The line containing "reg [6:0]data_out;" and every line after it, through the last line of the records, are to be transcribed exactly, and nothing else.
■ ■ ■ ■ ■ ■ ■
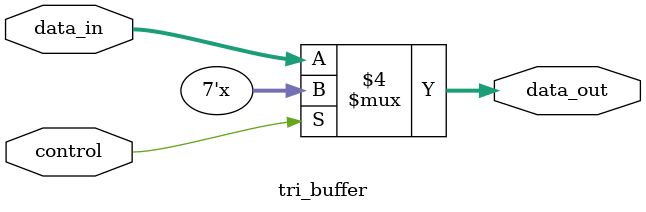
<source format=v>
`timescale 1ns / 1ps


module tri_buffer(
    output [6:0]data_out,
    input [6:0]data_in,
    input control
    );
    reg [6:0]data_out;
    always 
    begin
        if (control==0)data_out=data_in;
        else data_out=7'bz;
    end
endmodule

</source>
■ ■ ■ ■ ■ ■ ■
# OUTPUT OF THE EXERCISE
    reg [6:0]data_out;
    always 
    begin
        if (control==0)data_out=data_in;
        else data_out=7'bz;
    end
endmodule

</source>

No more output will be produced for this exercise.